It is impossible to escape the impression that people commonly use false standards of measurement – that they seek power, success and wealth for themselves and admire them in others, and that they underestimate what is of true value in life
~ Sigmund Freud
I have to keep to this tradition.
I have to keep this tradition of dropping an article to celebrate my birth anniversary but this year, I am clueless as to what to write.
Someone once asked and I quote; “have you ever felt you being too smart for you to be this broke?”, And this hit home.
The funny thing is, I am even clueless as to if I am actually smart and broke or I am broke because I am not smart.
I am clueless as to why I have to go through this much stress and achieved so little and I am even clueless if this whole thing is about me not putting in the work. I once asked my friend, ‘tunji Oladipo if I am a lazy human, of course, he stated that I am not and further stated reasons he firmly believes that I am not. But then, I am clueless as to whether Tunji regards me as his friend to the degree I regard him as one. Tunji is however a great human who have saved my skin on uncountable occasions and I am grateful for having him in my life.

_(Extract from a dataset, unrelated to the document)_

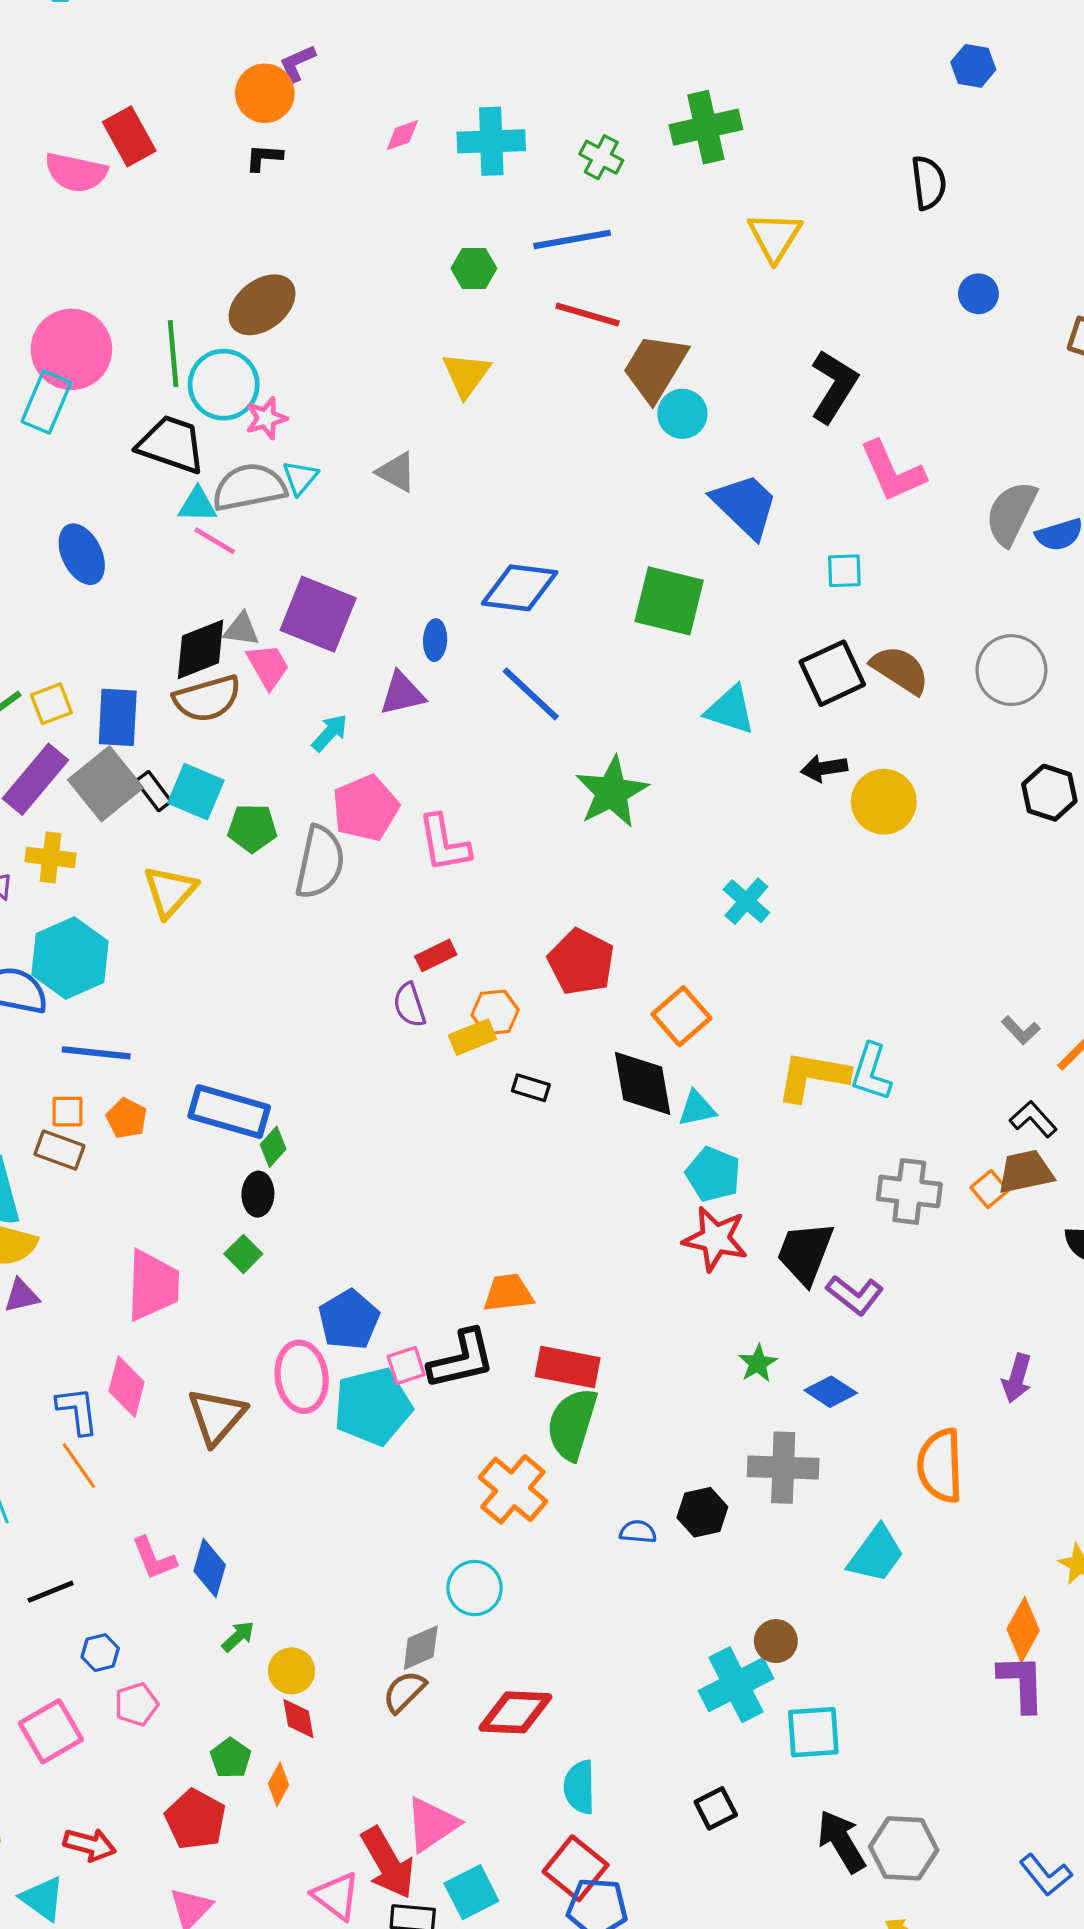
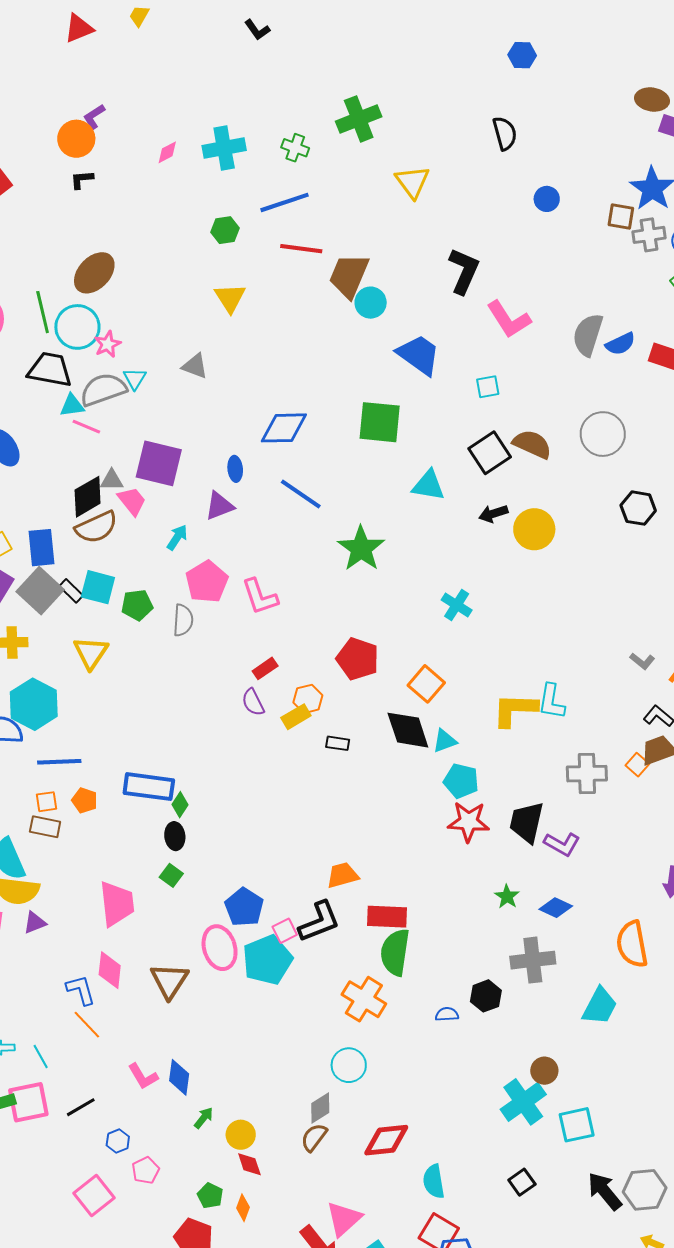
gray semicircle: (320, 862) -> (183, 620), size x0.7

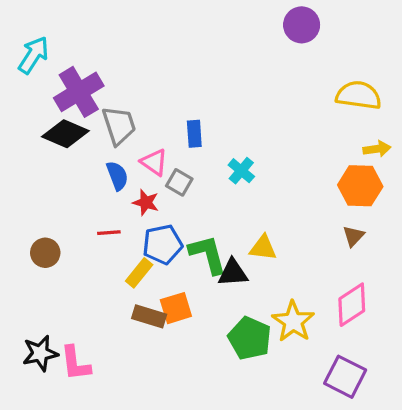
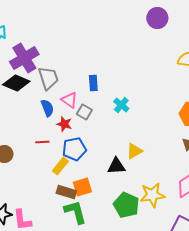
yellow triangle: (263, 248) -> (134, 151), turned -36
green L-shape: (208, 254) -> (75, 212), moved
yellow star: (293, 321) -> (152, 195), turned 30

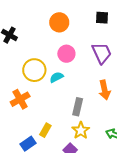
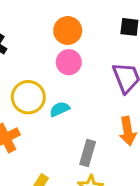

This year, I haven’t been able to write so much, I think I have penned my best spoken word poetry so far nevertheless but I am clueless because I don’t even know if I have found my real purpose. I have not been able to nail down most of the things I planned on getting done this year and I question my own work rate. I question my own abilities and closeness to Almighty Allah or otherwise. I am clueless as to why I sin so much, why I don’t do much more good and what I need to do to make some of these things happen.
I am clueless as to how my believe and faith in this nation have eroded so much in one calendar year and how meaningless living in this country have become. I am clueless as to how I’d achieve my lifelong dream of leading my people to greatness will come to fruition because my people do not want to be led by visionaries and passionate human.
I am clueless as to how I am this old and not being able to get basics done. I am not going to blame this on anyone or anybody, I am going to have to retrospect and see where all went downhill. I am however clueless as to how go about the retrospection.
I am clueless on why age means so much to us humans yet success can be achieved at any period, I am so clueless as to why we forget our own story(s) easily. I am clueless as to why I leave things late to put them in motion.
I am clueless and I think it’s because I haven’t found real purpose!
Today is my birthday and I will cry not because I am clueless but will just cry to Allah for I feel that when all else fails, it’s the next best thing to do.
Serenity is a balance between good and bad, life and death, horrors and pleasures. Life is, as it were, defined by death. If there wasn’t death of things, there wouldn’t be any life to celebrate
~ Norman Davies
‘Lanre Bucknor writes from Lagos and this is just another December 20th post.